A researcher draws one random sample of 50 people and calculates the sample mean. Which statement about the sampling distribution of the mean is correct?
AThe sampling distribution only exists if the researcher actually draws many samples in practice
BThe sampling distribution is the distribution of individual scores within the researcher's one sample
CThe sampling distribution describes how the sample mean would vary across all possible samples of size 50, even though only one was drawn
DThe sampling distribution cannot be defined without knowing the true population distribution
The sampling distribution is a theoretical object — it describes what would happen if you repeated the sampling process infinitely. It exists regardless of whether you draw one sample or a thousand; it is a property of the sampling procedure and the population, not of how many times you run the experiment. Option B confuses the sampling distribution with the within-sample distribution of individual scores, which is a different object entirely.
Question 2 Multiple Choice
A statistics textbook states: 'The standard error of the mean is σ/√n.' What does this quantity measure?
AThe typical distance between individual observations and the population mean μ
BThe typical error introduced when estimating σ from sample data
CThe standard deviation of the sampling distribution of the sample mean
DThe half-width of the 95% confidence interval for the mean
σ/√n is the standard deviation of the sampling distribution of X̄ — it measures how much the sample mean varies from sample to sample, not how much individual values vary within one sample. Option A describes σ (population standard deviation), not the standard error.

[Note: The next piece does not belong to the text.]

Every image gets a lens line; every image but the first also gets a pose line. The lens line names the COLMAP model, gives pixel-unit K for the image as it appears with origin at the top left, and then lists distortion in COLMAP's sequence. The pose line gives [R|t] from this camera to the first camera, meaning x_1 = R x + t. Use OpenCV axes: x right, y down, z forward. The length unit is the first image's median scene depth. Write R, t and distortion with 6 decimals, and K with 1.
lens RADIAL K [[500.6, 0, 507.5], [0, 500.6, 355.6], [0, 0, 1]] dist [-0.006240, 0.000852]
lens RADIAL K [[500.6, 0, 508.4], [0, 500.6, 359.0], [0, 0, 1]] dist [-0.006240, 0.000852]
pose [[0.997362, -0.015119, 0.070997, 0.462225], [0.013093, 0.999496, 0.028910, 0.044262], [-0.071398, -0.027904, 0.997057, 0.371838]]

Option D is related (the CI uses the standard error) but is not what the quantity directly measures. The distinction matters: standard error shrinks as n grows because larger samples produce more consistent estimates.
Question 3 True / False
The sampling distribution of the sample mean has smaller spread (standard deviation) when sample size n is larger, because averaging more observations reduces the influence of extreme values.
TTrue
FFalse
Answer: True
The standard error σ/√n decreases as n increases. Intuitively, a sample mean based on 1,000 observations will almost always be close to the population mean, because unusually high and low values tend to cancel out. A sample mean based on 5 observations might easily deviate far from μ by chance. This is why larger samples yield more precise estimates — they compress the sampling distribution around the true parameter.
Question 4 True / False
The sampling distribution of the sample mean describes how individual observations are distributed within a single sample.
TTrue
FFalse
Answer: False
The sampling distribution is about the statistic (the mean), not about individual data points. Within-sample variability is captured by the sample's standard deviation. The sampling distribution answers a different question: if I drew many samples of the same size and computed the mean each time, what distribution would those means follow? These are two distinct distributions — confusing them is one of the most common errors in understanding statistical inference.
Question 5 Short Answer
Why is the sampling distribution described as a 'theoretical object,' and why does this matter for the logic of statistical inference?
Think about your answer, then reveal below.
Model answer: In practice, we almost always draw only one sample. The sampling distribution is theoretical because it describes what would happen across infinitely repeated samples — a process we never actually complete. It matters because all of frequentist inference is built on it: a p-value asks 'how often would I see a statistic this extreme if the null hypothesis were true?' — which is a question about the sampling distribution under the null. Confidence intervals, hypothesis tests, and standard errors all implicitly reference this theoretical distribution. Without it, statements about 'what would happen by chance' have no foundation.
This is why sampling distributions are foundational but often misunderstood: students see one dataset and ask 'where is the sampling distribution?' It doesn't appear in your data — it is a theoretical construct that quantifies the uncertainty introduced by the random act of sampling, allowing you to make probability statements about a single observed result.